Troyanovsky - ‘The Eagle’ looks to land big against outsider

Danny Wayne Armstrong
03/12/2016 10:00am

armstrong troya

Danny Wayne Armstrong with Troyanovsky

Russian IBF & IBO light welterweight champion Eduard ‘The Eagle’ Troyanovsky (25-0, 22 KOs) defends his titles against unbeaten but unknown Namibian police officer and WBO Africa champion Julius Indongo (20-0, 10 KOs) on Saturday in Moscow.

The fight is on the undercard of the explosive all-Russian cruiserweight match-up between 'Iron' Murat Gassiev and Denis Lebedev at Moscow’s Khodynka Ice Palace.

Troyanovsky is making the third defence of the belts he snatched from feather-fisted Argentine Cesar Rene Cuenca in November 2015.

The most recent of those defences, also in Moscow, saw the Omsk-born former soldier destroy Japan’s Keita Obara in two rounds, knocking the challenger out of the ring before stopping him on his feet moments later.

Boxing Monthly spoke to Troya at the open training session for the Gassiev-Lebedev fight where he spoke about training in Thailand, dark horses, ratings, and his Russian boxing family of friends.

BM: Eduard hello, how are things?

ET: Yeah, good!

BM: First off, how do you rate your physical shape going into this fight? Where and how have you prepared for the fight?

ET: Great. The first part of my training I did in Thailand, the second part here in Moscow. It’s excellent in Thailand. The weather is, of course, warm and here in Russia it’s been cold, wet, grey, damp, depressing. There it’s great, warm and there’s good food - that’s why we went there.

BM: So that climate and environment is important for you for your preparations?

ET: It is very important just in general for athletes and for their preparations.

BM: How do you rate your opponent on 3 December, WBO Africa champ Julius Indongo? He’s an unbeaten fighter but nevertheless not so well known amongst boxing fans.

ET: I will say that precisely these dark horses they can flare up, so you can never underestimate them. He is really motivated to take my time with him back to Africa. Therefore I am coming into this fight with all seriousness and responsibility, these fighters are coming to fight and knock me out so I have to respect every single fighter.

BM: You finished your last fight with an extremely impressive knockout [against Obara]. Do you plan to finish your upcoming fight in the same way?

ET: You know I didn’t plan for that victory to turn out exactly the way it did. I wanted just to win and I’ll say the same: I want to win in this fight also. How it will unfold I don’t know but I want to win.

BM: You’re one of the team members of 'Mir Boksa' (World of Boxing), managed by promoter Andriy Ryabinsky and including Denis Lebedev. Tell us a little about the team and your teammates.

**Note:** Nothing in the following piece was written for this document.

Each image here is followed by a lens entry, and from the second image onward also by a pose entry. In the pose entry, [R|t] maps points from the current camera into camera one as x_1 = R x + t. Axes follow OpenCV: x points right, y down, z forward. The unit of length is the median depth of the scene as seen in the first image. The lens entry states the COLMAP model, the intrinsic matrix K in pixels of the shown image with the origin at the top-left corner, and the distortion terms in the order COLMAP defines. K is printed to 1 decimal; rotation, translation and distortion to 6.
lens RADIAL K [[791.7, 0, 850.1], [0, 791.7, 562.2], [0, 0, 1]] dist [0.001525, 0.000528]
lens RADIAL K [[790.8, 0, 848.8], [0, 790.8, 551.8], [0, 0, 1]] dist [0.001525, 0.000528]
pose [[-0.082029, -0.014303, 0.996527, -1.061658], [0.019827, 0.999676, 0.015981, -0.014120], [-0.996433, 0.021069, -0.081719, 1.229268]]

ET: Yes, I’m part of the Mir Boksa team, we already have fifteen or sixteen fighters if I’m not mistaken, I mix with a lot of them but I’m not particularly close to anyone. On this show and the one on 17 December [Povetkin vs Stiverne in Ekaterinburg] practically all of our guys will box. We have a good kind of family of friends.

BM: You are rated second in the world with and fourth in Ring magazine’s world ratings at super lightweight, both are higher positions than [WBA beltholder] Ricky Burns for instance. What does that mean to you?

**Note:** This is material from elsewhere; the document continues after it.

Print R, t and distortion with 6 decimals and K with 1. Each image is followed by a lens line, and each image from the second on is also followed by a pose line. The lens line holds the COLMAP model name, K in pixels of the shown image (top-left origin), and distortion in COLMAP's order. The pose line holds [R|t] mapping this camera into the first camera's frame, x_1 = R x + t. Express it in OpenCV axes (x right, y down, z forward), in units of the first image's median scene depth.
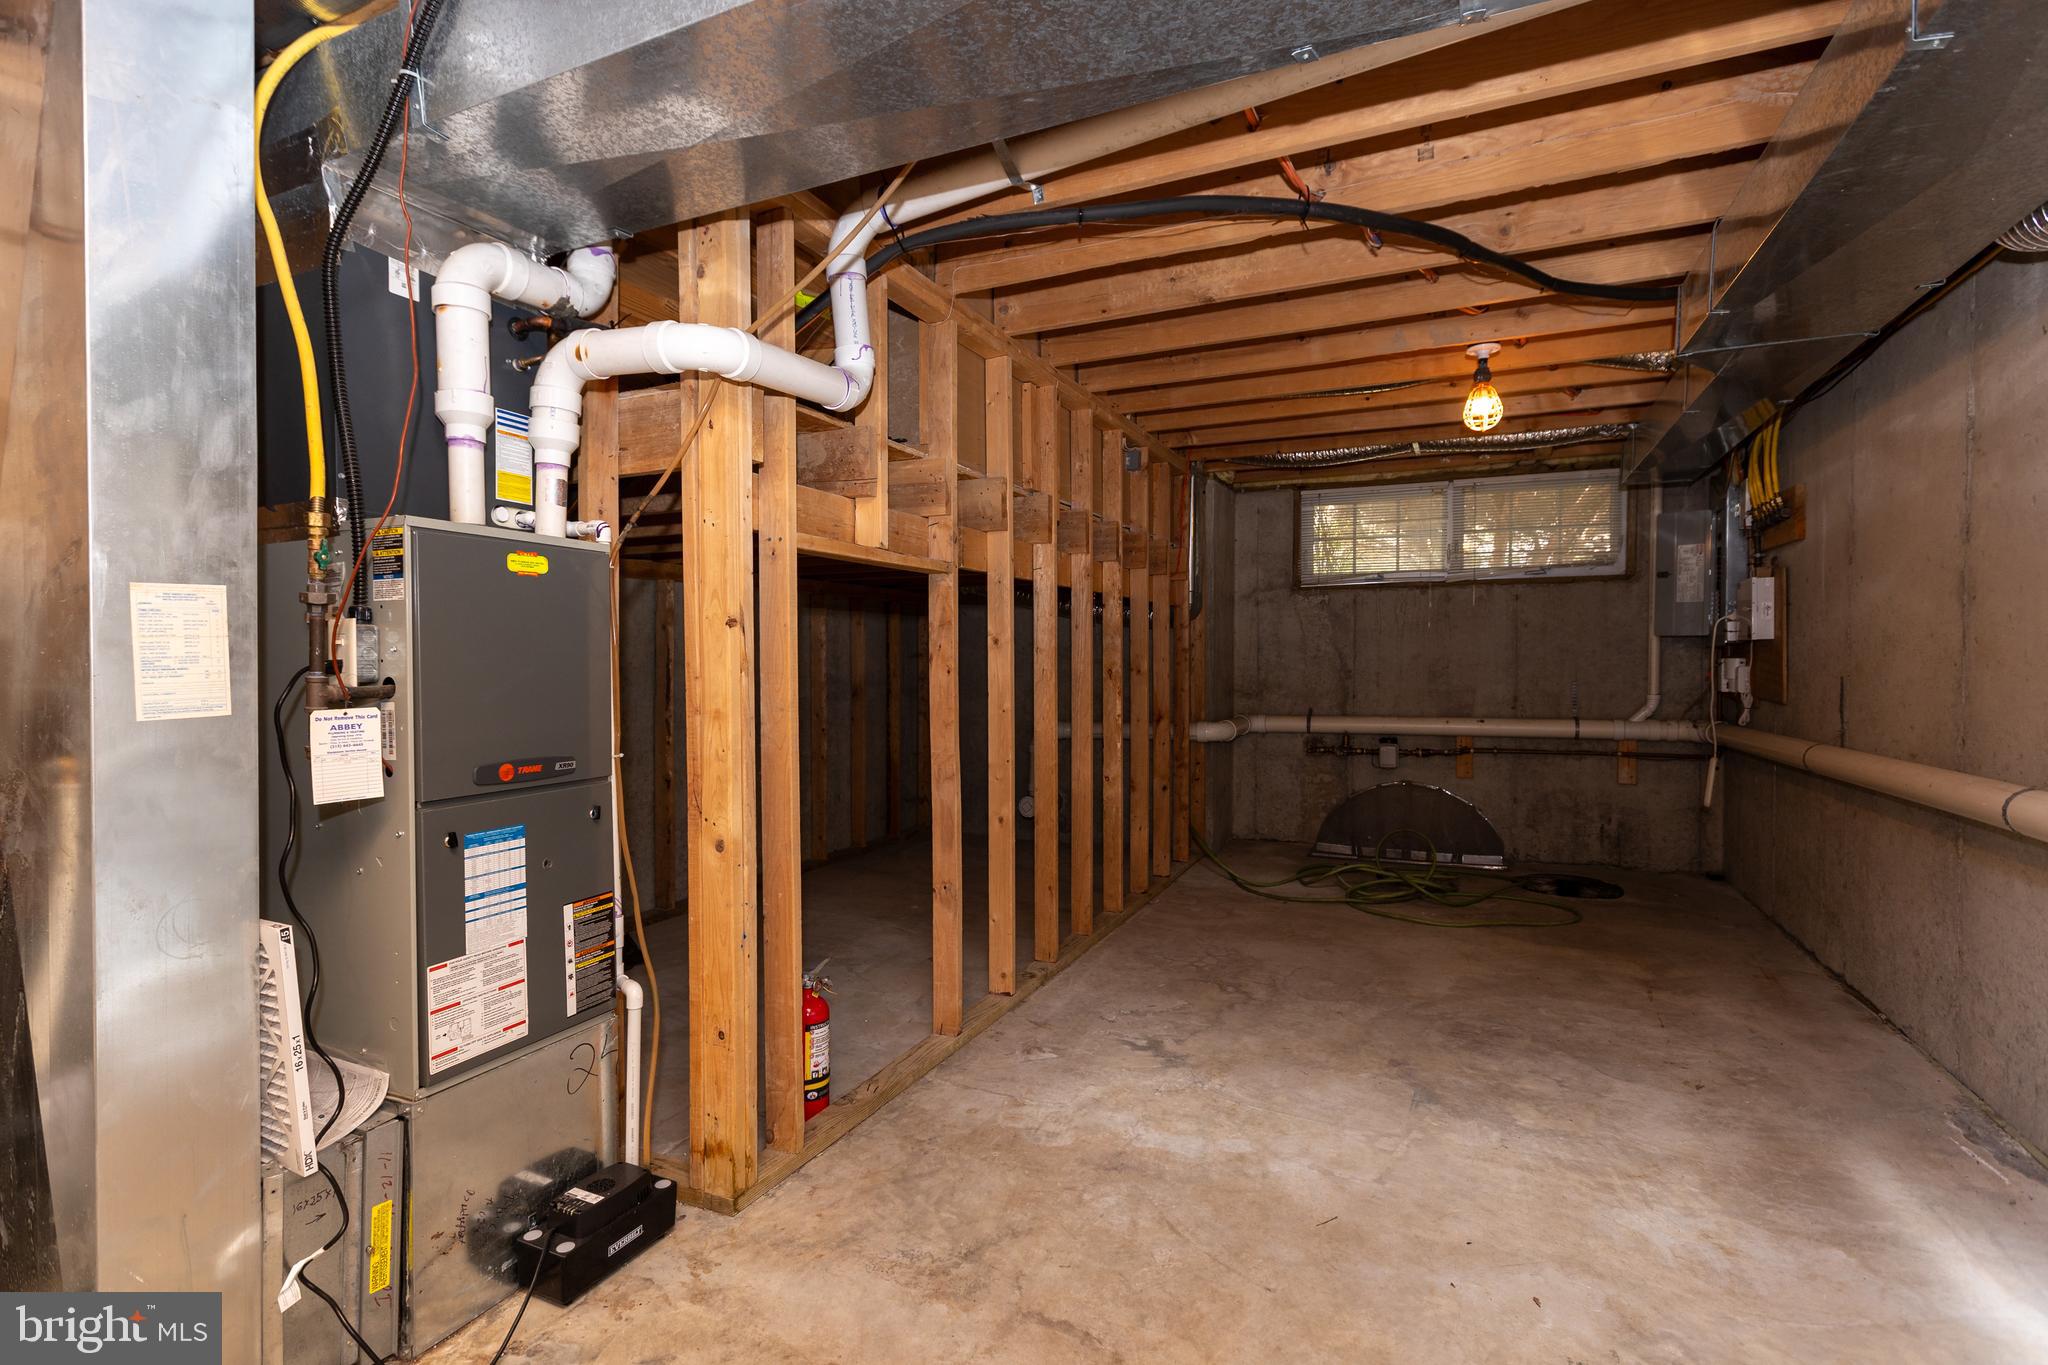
lens RADIAL K [[933.9, 0, 1023.9], [0, 933.9, 676.7], [0, 0, 1]] dist [-0.003080, -0.000218]
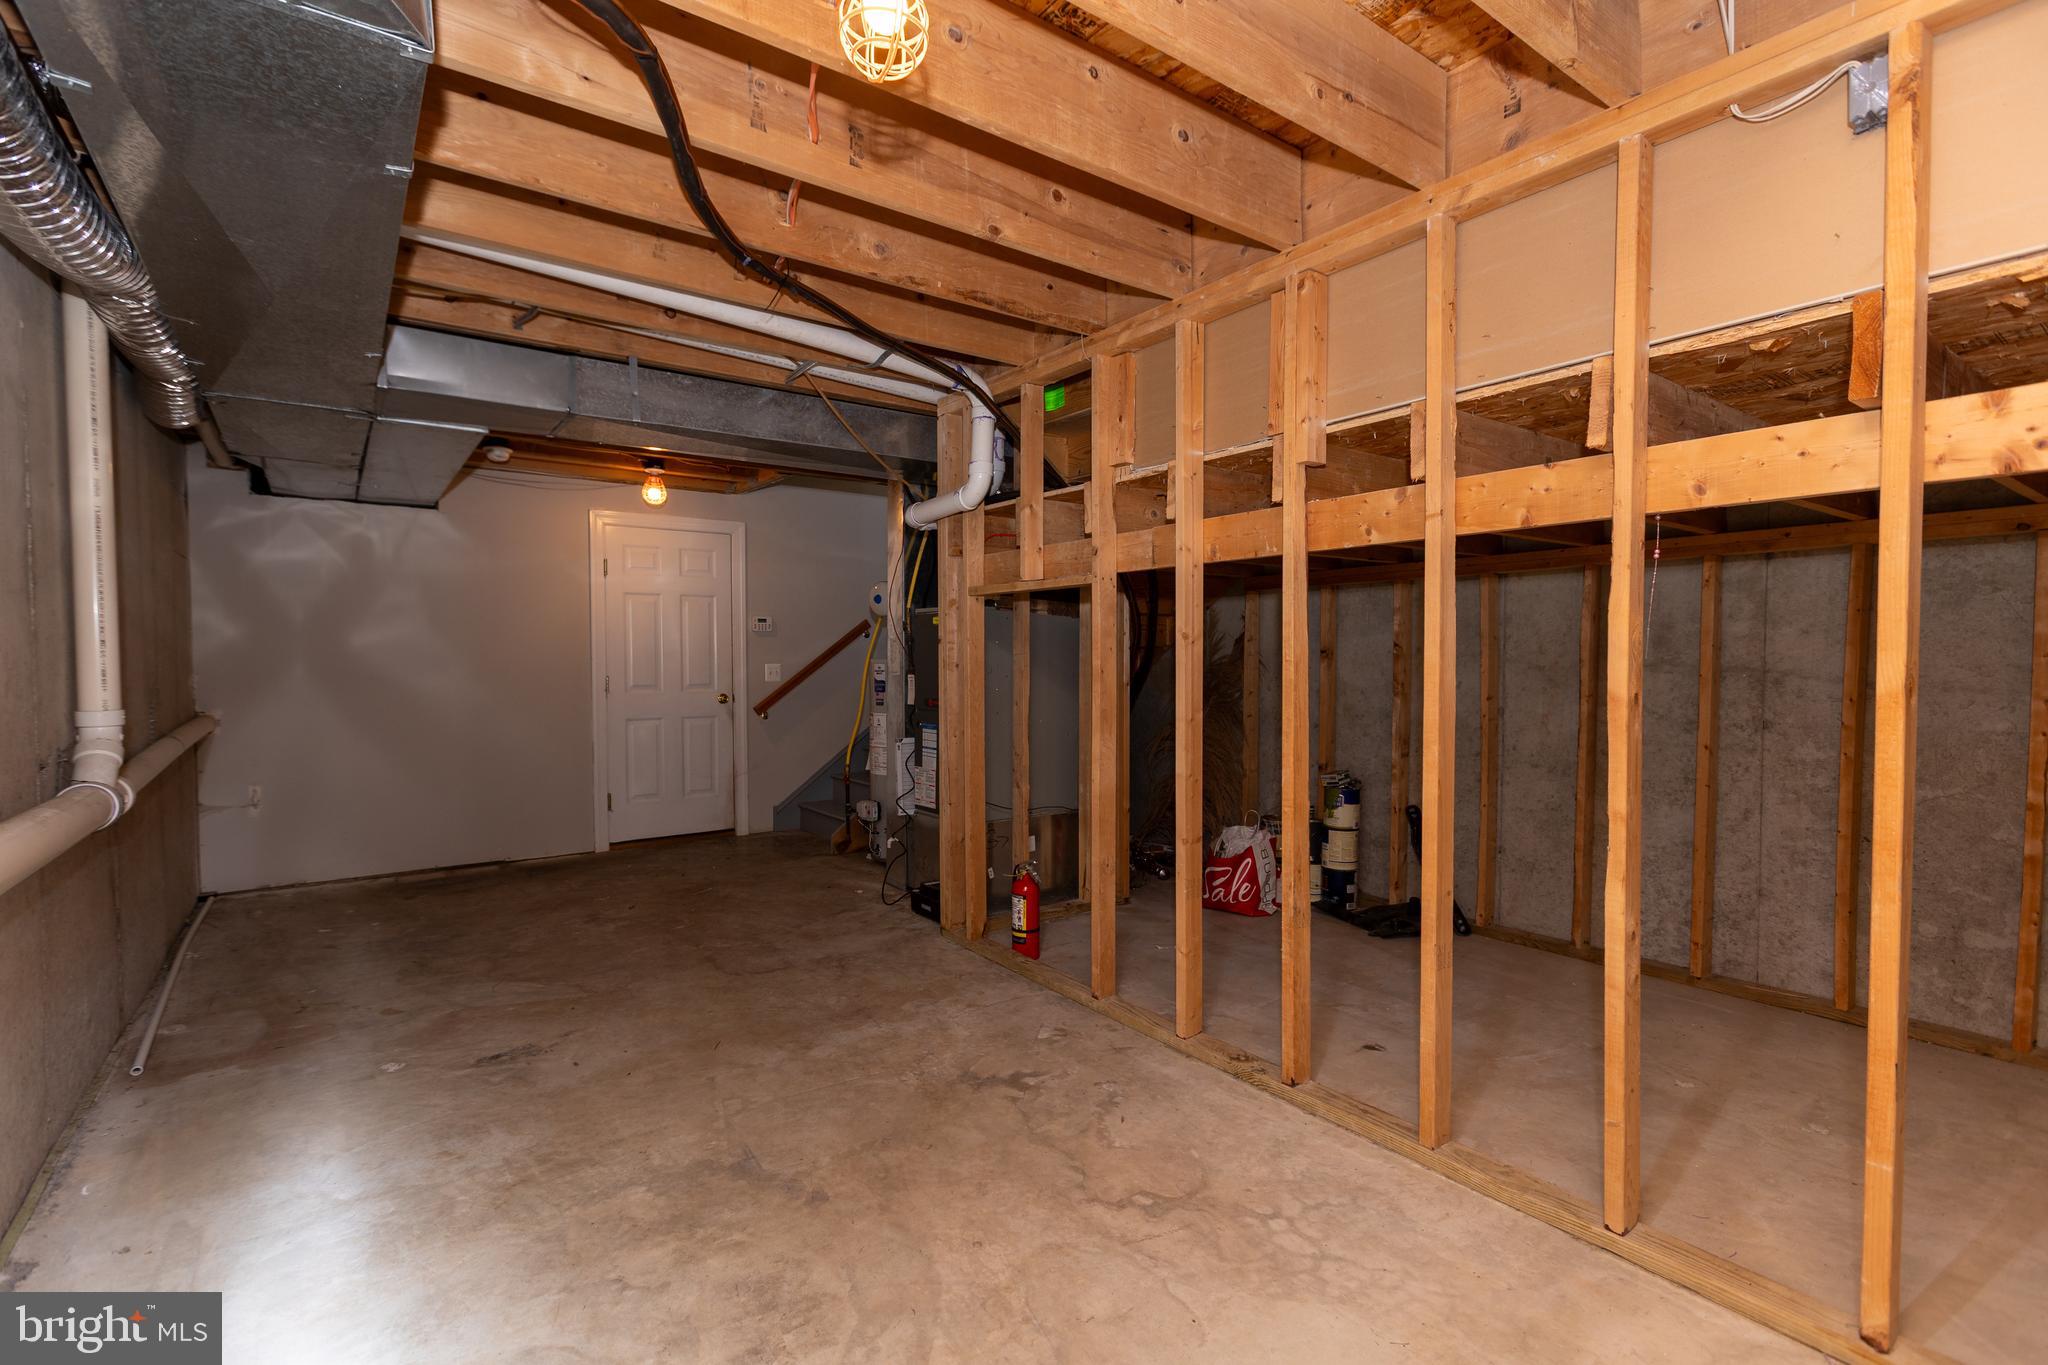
lens RADIAL K [[933.9, 0, 1020.5], [0, 933.9, 680.2], [0, 0, 1]] dist [-0.003080, -0.000218]
pose [[-0.476819, 0.023678, -0.878683, 1.183843], [-0.015848, 0.999243, 0.035527, -0.042827], [0.878859, 0.030866, -0.476083, 1.808842]]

ET: I will say what positions these ratings give to me - an opportunity to fight the best. If they won’t give me a good offer, like, let’s say, to America or to England, then these ratings give me the opportunity to fight the best. Maybe with Ricky Burns, we speak a lot about him, but still you see it’s not yet worked out for us in terms of resolving that issue.

BM: So are these ratings important to you?

ET: Of course they are important. They’re important first and foremost for making the best out there see that I am close and that they can give me a good fight.

BM: Thank you for your time and good luck for Saturday night!

ET: Many thanks, I’ll see you there!